• Activity:
Beginning at the top of the listing, repeat each line exactly until the line with "Rendered at 1754 by 1241 pixels." has been repeated too.

• Extracted records:

____

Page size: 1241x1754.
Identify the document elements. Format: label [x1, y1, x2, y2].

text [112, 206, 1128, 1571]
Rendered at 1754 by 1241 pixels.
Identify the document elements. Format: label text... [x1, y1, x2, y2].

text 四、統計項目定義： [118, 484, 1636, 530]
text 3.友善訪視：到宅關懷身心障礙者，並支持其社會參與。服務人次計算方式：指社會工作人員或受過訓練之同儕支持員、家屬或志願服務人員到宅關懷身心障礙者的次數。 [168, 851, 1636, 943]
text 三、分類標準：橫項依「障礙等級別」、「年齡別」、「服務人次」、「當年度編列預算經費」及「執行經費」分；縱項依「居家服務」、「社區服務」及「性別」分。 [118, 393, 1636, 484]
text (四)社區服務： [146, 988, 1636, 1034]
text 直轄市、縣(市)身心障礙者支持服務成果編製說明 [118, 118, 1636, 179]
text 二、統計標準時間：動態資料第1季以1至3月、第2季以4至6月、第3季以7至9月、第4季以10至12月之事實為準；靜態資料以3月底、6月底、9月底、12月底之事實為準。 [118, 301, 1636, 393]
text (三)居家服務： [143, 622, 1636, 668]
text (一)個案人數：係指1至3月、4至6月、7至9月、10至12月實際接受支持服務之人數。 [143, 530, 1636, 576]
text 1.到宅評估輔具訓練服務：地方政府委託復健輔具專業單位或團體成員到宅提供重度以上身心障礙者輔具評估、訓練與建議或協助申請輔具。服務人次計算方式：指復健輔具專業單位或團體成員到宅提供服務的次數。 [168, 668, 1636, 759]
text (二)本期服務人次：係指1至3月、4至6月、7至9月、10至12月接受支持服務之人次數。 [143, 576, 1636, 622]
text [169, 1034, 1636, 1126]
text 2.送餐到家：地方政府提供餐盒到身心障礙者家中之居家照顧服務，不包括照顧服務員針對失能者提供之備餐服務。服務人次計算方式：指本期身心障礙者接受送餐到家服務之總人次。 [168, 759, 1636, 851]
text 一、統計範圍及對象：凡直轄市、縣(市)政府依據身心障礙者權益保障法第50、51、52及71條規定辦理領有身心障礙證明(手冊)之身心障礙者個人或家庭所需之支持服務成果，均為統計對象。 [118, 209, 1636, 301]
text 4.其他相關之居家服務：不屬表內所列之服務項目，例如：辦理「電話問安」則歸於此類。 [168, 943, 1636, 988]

____

• Written solution:
Page size: 1241x1754.
Identify the document elements. Format: label [x1, y1, x2, y2].

text [112, 206, 1128, 1571]
Rendered at 1754 by 1241 pixels.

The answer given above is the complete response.